市役所を出て、しばらく行きの逆コース。土手町に突き当たる所で左折して上元寺町へ。すぐにサンクスの交差点を右折して、ホテルニューキャッスル前。さらにすぐ右折して、下土手町のスクランブル交差点へ。(ここまでバス停はない)
スクランブル交差点のすぐ手前に、やっと次の「下土手町入口」臨時停留所。
スクランブル交差点を直進して、朝日会館の前を過ぎて鍛冶町の歓楽街を走る。普段はバスが通らないから、非常に珍しい車窓。明治屋会館や薬局のある小さい交差点を左折して、中央弘前駅へ向かう。
ルネスアベニュー(ルネス街)への階段の所が「中央弘前駅前」臨時停留所。
弘南鉄道大鰐線の中央弘前駅は、JRや弘南鉄道弘南線の弘前駅とは離れている。
弘前の地理を知っている人には、歩いてもさほど遠くない距離であり、土手町循環バスの中土手町停留所もあるのだが、多くの旅行客は道が分かりづらい配置のこともあって「遠くて行きづらい」と感じるようだ。そういうこともあって、臨時循環バスを通してみたのだろうが、一方通行のせいもあって弘前駅までは遠回りになって、これなら歩いたほうがいいような気がしてしまった。

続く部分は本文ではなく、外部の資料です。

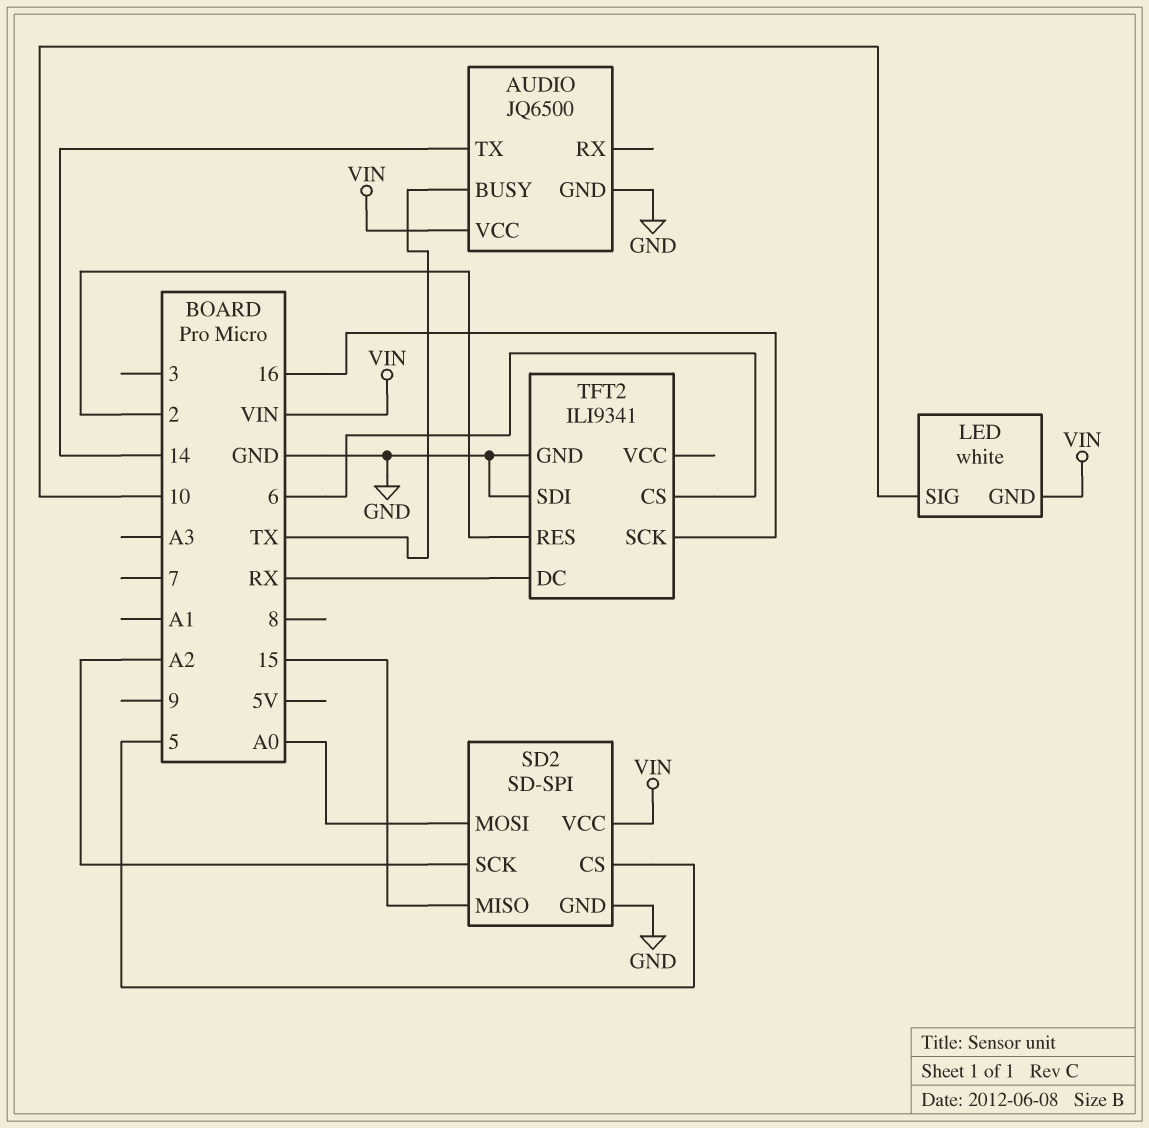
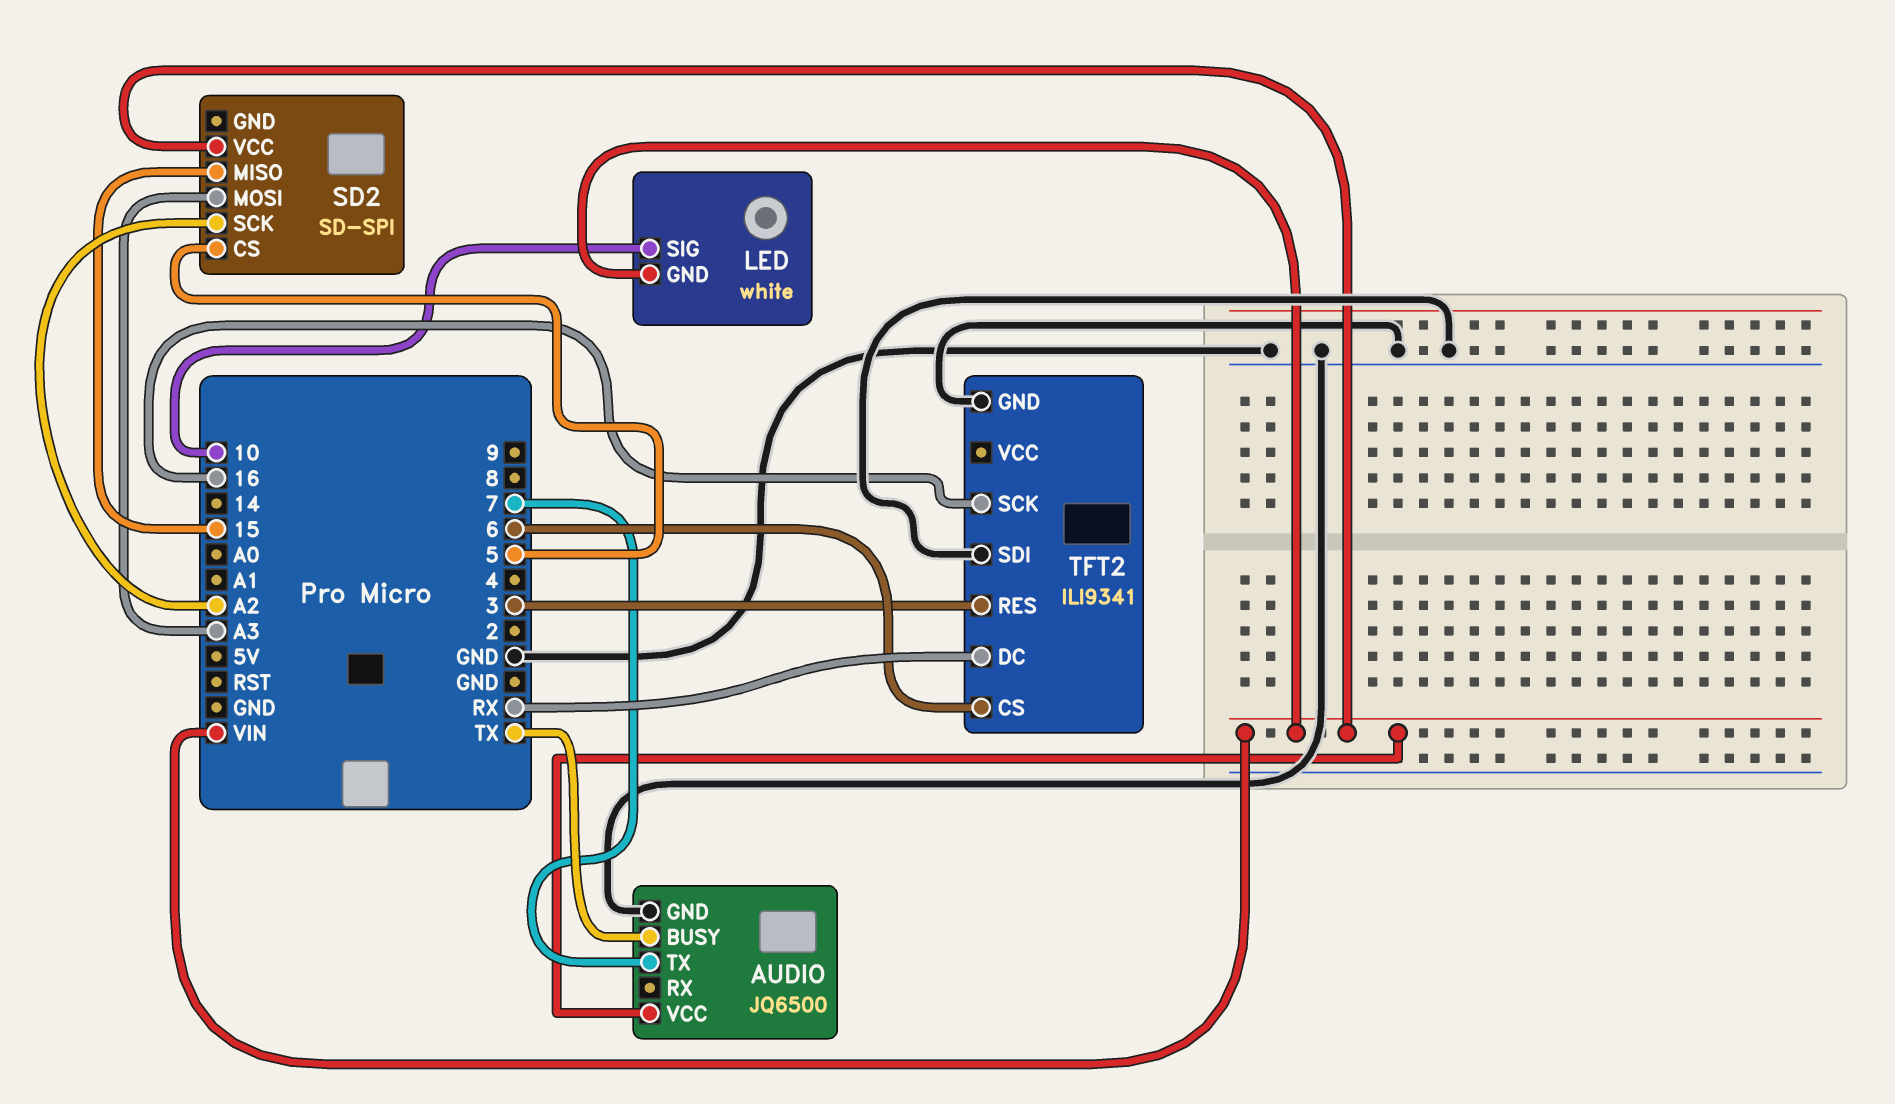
AUDIO pin TX: 14 -> 7
SD2 pin GND: GND -> none
SD2 pin MOSI: A0 -> A3
TFT2 pin RES: 2 -> 3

中央弘前駅を過ぎると、狭くてくねくねしたちょっとした坂を通る。中型バスで通るのは厳しそうなので、ここがネックで小型のリエッセが使われているのかもしれない。
3・3・2号線へ出て、「まちなか情報センター前」臨時停留所。中央弘前駅とここの間だけ、極端に停留所間隔が狭い。
あとは弘前郵便局の交差点を右折して、ヨーカドーでも右折して、並木通りバスターミナル前。
時刻表や実際に乗ったところでは、弘前駅から市役所まで13分、中央弘前駅まで21分、並木通りバスターミナル前まで30分程度。
土手町循環と比べると、時間的にはわずかに短い程度だけど、大学病院に出たり入ったりとかちまちましたのがなくて、気分的にはだいぶ早いような気がした。なんてったってタダだし。
ただ、土手町循環バスと共存させるのは非現実的。土手町循環の部分的な経路変更で対応していくことはあってもいいかもしれない。
ライド・トゥー・パーク社会実験は、ちょっと大げさな気もしなくはないが、弘前市のまちづくりに対する心意気は感じるイベントだと思った。秋田市も、これくらいできる、かな??